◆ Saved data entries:
+ + + +

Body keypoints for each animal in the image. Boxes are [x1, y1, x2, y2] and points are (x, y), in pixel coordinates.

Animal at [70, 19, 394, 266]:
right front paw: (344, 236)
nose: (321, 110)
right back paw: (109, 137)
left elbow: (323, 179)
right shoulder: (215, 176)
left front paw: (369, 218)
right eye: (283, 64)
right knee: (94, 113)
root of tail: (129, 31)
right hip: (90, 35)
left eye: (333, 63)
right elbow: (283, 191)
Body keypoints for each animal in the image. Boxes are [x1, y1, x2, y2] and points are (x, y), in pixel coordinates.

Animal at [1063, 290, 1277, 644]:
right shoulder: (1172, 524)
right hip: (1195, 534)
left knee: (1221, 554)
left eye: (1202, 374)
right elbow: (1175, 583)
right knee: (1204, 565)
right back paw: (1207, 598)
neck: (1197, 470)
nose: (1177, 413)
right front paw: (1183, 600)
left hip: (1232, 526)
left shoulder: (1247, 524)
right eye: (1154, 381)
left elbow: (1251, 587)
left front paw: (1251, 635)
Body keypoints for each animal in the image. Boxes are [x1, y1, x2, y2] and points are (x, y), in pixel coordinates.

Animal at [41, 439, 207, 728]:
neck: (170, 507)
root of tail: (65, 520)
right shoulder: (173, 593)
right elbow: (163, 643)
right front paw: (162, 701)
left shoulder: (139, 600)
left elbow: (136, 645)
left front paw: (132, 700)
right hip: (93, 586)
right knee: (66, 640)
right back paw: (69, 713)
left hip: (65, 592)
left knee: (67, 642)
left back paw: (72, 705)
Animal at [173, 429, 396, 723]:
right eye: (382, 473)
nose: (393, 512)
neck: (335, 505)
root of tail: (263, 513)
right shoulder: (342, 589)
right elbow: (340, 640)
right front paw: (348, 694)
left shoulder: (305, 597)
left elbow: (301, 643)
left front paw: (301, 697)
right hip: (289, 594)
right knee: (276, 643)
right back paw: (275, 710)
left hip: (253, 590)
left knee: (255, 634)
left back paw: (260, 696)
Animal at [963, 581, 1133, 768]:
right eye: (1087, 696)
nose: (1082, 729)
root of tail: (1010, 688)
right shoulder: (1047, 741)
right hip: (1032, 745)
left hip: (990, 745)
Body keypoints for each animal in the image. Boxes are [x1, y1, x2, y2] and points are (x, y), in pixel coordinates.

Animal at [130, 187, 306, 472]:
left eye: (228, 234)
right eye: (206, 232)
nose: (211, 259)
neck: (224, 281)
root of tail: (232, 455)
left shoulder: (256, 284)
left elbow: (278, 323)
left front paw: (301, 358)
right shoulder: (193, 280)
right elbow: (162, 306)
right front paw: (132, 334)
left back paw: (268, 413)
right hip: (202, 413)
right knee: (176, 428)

+ + + +

◆ What is expected:
Take the line that contains "left elbow: (1251, 587)" and each line after it down to the last of the records, and retype them exactly; add nothing else.

◆ Output:
left elbow: (1251, 587)
left front paw: (1251, 635)
Body keypoints for each animal in the image. Boxes are [x1, y1, x2, y2] and points are (x, y), in pixel coordinates.

Animal at [41, 439, 207, 728]:
neck: (170, 507)
root of tail: (65, 520)
right shoulder: (173, 593)
right elbow: (163, 643)
right front paw: (162, 701)
left shoulder: (139, 600)
left elbow: (136, 645)
left front paw: (132, 700)
right hip: (93, 586)
right knee: (66, 640)
right back paw: (69, 713)
left hip: (65, 592)
left knee: (67, 642)
left back paw: (72, 705)
Animal at [173, 429, 396, 723]:
right eye: (382, 473)
nose: (393, 512)
neck: (335, 505)
root of tail: (263, 513)
right shoulder: (342, 589)
right elbow: (340, 640)
right front paw: (348, 694)
left shoulder: (305, 597)
left elbow: (301, 643)
left front paw: (301, 697)
right hip: (289, 594)
right knee: (276, 643)
right back paw: (275, 710)
left hip: (253, 590)
left knee: (255, 634)
left back paw: (260, 696)
Animal at [963, 581, 1133, 768]:
right eye: (1087, 696)
nose: (1082, 729)
root of tail: (1010, 688)
right shoulder: (1047, 741)
right hip: (1032, 745)
left hip: (990, 745)
Body keypoints for each animal in the image. Boxes are [x1, y1, x2, y2] and points are (x, y), in pixel coordinates.

Animal at [130, 187, 306, 472]:
left eye: (228, 234)
right eye: (206, 232)
nose: (211, 259)
neck: (224, 281)
root of tail: (232, 455)
left shoulder: (256, 284)
left elbow: (278, 323)
left front paw: (301, 358)
right shoulder: (193, 280)
right elbow: (162, 306)
right front paw: (132, 334)
left back paw: (268, 413)
right hip: (202, 413)
right knee: (176, 428)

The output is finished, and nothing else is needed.